__SUPPLIED TEXT__:
===
Washington Report on Middle East Affairs, July/August
1999, pages 51, 135
United Nations Report
Ethnic Cleansing Thwarted in Kosovo; Standoff in
Iraq; and a Swiss Case of “Stockholm Syndrome”
By Ian Williams
The war over Kosovo was finished with Security Council Resolution
1244. Passed on Thursday, June 10, it is a remarkable document.
Depending on which way you look at it, it represents either a tremendous
step forward for the international community and international humanitarian
law, or a hugely retrograde step undermining the United Nations
and international law. It is in fact the former, and one could only
wish that the Palestinians and other victims could rely on such
resolution and such a resolution.
In its own odd way, 1244 demonstrates the indispensability of the
United Nations—states can start wars without it, but they need the
U.N. to end them. Disguised under the diplomatic gingerbread is
the complete surrender of all Serb power in Kosovo. Many of us doubted
the effectiveness of an air war in stopping Slobodan Milosevic,
and the jury is still out on whether his capitulation was caused
by the air raids, or by the increasing signs that a ground war was
now on the agenda. In any case, it is indeed a famous victory. The
terms of the resolution mean that the refugees can return home in
relative safety.
However, there is little room for the triumphalism of the Clinton
administration. They blundered into a war in which the allies announced
right from the beginning that there would be no use of ground troops.
Of course, no one wants to risk lives unnecessarily, but the combination
of that message of pre-emptive weakness was what emboldened and
allowed Milosevic to try to complete the ethnic cleansing.
Even the air sorties were hampered by restrictions on their heights.
Am I being very cynical in thinking that Bill Clinton was more worried
about the political effects of U.S. casualties than he was about
the troops themselves?
In the end, the message that we were prepared to kill for the Kosovars,
but not to die for them, almost certainly prolonged the war, and
increased the suffering of the civilians on the ground. But not
as much as letting Milosevic have his way would have done. Although
the resolution makes diplomatic concessions—by not mentioning NATO
in the main text, for example—the references to the other agreements
give it much of the teeth that were missing from earlier resolutions
over Bosnia (or, for that matter, on the Palestinian question!).
Muhamed Sacirbey, the Bosnian ambassador to the U.N., suggests,
however, that the real difference is not in the wording, tough as
it is, but in the people who will implement it. And he wryly points
out that the British, French and others whose commanders did so
much to frustrate Security Council resolutions during the Bosnian
wars, are now the best guarantors of a robust interpretation and
implementation since their change of governments.
Perhaps nowhere was that shown more starkly than in the determination
to maintain the bombing until Milosevic actually began to deliver
on his promises. Since his record as an oath-breaker is as long
as his record as a serial ethnic cleanser, it was no surprise that
he continued murders, expulsions and shellings of villages for a
week after agreeing to quit the province. But after watching the
antics of U.N. commanders for the last nine years, it was a pleasant
surprise to discover that some of them, at least, had been learning
from their experience and kept the screws on until he stopped.
===
Reproduce the passage of the Kosovo article from "Even the air" up to and including "the troops themselves?" word for word.

__INFORMATION SHOWN__:
===
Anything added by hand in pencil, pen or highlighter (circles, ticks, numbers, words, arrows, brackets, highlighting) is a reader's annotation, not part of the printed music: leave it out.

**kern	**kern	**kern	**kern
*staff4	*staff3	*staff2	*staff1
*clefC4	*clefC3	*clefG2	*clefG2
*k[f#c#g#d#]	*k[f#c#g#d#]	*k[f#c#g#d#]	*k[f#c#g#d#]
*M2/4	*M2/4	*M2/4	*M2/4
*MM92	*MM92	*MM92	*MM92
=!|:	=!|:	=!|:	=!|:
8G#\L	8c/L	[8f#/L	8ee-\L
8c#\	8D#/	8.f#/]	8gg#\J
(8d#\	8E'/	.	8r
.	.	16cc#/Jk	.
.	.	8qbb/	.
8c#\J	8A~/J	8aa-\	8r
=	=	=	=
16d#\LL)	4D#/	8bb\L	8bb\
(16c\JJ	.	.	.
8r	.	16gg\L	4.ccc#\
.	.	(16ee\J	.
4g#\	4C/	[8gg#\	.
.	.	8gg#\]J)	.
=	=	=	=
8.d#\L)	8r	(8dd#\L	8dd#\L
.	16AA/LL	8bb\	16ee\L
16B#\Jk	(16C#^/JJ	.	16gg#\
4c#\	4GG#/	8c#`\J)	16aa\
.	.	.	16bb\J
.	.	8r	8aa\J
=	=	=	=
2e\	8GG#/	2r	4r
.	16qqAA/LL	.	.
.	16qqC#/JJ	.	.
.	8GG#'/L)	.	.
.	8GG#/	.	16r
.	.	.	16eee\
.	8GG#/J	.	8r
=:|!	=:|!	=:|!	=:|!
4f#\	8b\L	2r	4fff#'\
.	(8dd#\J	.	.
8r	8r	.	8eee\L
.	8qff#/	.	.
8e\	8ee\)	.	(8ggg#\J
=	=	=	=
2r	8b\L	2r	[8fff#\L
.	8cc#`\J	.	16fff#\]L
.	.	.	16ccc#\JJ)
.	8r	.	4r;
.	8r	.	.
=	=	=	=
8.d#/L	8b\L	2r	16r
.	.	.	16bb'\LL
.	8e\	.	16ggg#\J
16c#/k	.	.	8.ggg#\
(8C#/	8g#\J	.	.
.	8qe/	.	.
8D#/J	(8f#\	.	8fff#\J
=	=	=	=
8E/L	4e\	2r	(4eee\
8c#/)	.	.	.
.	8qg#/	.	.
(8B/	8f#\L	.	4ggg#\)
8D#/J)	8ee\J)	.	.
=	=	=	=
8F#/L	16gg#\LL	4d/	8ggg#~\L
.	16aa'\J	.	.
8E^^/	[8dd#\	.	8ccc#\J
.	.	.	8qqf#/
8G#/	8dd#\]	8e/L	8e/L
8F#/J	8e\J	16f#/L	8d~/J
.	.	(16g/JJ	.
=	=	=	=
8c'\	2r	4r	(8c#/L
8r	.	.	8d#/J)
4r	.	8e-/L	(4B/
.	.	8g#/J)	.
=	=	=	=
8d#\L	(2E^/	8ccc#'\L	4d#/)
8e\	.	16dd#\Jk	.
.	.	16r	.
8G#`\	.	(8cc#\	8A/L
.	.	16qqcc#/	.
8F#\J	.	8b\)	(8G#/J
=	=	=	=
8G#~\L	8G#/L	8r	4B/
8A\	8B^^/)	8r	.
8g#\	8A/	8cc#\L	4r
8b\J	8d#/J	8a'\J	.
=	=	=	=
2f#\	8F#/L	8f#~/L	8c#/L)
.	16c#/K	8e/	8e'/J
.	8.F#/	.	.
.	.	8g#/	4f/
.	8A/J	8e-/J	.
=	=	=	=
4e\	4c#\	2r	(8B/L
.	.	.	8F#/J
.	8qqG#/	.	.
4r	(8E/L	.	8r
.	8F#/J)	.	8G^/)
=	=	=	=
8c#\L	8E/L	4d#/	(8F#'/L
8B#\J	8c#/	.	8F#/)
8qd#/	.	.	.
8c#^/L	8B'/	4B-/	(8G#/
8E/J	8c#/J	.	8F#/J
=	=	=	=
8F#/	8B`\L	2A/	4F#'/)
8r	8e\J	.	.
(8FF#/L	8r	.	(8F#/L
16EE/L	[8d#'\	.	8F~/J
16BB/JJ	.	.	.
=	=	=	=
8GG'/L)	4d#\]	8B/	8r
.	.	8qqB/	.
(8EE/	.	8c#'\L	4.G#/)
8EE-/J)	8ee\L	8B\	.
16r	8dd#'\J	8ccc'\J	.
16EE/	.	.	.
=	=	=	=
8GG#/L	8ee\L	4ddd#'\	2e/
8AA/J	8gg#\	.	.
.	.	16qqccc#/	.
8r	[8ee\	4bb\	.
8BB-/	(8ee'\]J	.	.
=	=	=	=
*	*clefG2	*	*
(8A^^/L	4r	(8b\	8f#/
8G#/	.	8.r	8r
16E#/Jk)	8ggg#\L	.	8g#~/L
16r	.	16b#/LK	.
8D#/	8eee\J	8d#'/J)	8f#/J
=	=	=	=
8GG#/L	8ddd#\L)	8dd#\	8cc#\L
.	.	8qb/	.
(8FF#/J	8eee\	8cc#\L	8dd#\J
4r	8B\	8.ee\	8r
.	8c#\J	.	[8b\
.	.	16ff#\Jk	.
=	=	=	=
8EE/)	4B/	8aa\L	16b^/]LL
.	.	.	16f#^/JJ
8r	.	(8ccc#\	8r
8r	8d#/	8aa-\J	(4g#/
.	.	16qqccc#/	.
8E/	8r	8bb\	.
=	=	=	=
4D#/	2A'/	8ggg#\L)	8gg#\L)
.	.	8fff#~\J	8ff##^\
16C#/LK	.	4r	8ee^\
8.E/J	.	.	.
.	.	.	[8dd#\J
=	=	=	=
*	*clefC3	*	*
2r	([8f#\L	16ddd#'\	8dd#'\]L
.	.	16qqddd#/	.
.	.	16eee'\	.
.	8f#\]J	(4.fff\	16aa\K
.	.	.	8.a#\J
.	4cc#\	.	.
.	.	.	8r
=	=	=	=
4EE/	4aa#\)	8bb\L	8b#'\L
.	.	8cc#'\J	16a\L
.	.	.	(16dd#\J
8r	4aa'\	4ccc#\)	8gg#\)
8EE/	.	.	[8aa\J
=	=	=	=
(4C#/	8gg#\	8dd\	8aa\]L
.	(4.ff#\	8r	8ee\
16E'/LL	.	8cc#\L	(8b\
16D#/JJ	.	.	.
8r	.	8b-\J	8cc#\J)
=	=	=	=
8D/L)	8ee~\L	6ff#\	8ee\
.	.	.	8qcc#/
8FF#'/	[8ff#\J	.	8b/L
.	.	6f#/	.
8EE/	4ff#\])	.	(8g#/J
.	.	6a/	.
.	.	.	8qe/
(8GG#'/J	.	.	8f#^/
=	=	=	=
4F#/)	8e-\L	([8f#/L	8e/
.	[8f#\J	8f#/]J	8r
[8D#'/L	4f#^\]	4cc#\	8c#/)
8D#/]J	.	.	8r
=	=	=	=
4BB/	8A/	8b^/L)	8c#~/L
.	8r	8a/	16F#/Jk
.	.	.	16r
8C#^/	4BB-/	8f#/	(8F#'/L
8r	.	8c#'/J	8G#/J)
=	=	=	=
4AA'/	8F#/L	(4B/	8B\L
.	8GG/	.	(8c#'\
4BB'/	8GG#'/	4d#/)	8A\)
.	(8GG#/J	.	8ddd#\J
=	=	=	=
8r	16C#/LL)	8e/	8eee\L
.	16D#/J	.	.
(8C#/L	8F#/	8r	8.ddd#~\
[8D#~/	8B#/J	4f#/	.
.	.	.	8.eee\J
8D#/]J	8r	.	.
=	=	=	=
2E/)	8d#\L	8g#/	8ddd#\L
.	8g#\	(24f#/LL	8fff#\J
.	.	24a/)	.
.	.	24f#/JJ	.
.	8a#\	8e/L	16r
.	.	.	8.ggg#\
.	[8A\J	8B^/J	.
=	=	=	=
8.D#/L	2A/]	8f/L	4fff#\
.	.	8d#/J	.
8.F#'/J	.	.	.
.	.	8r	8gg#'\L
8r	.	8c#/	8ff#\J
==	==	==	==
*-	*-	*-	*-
===
__WRITTEN RESPONSE__:
Even the air sorties were hampered by restrictions on their heights.
Am I being very cynical in thinking that Bill Clinton was more worried
about the political effects of U.S. casualties than he was about
the troops themselves?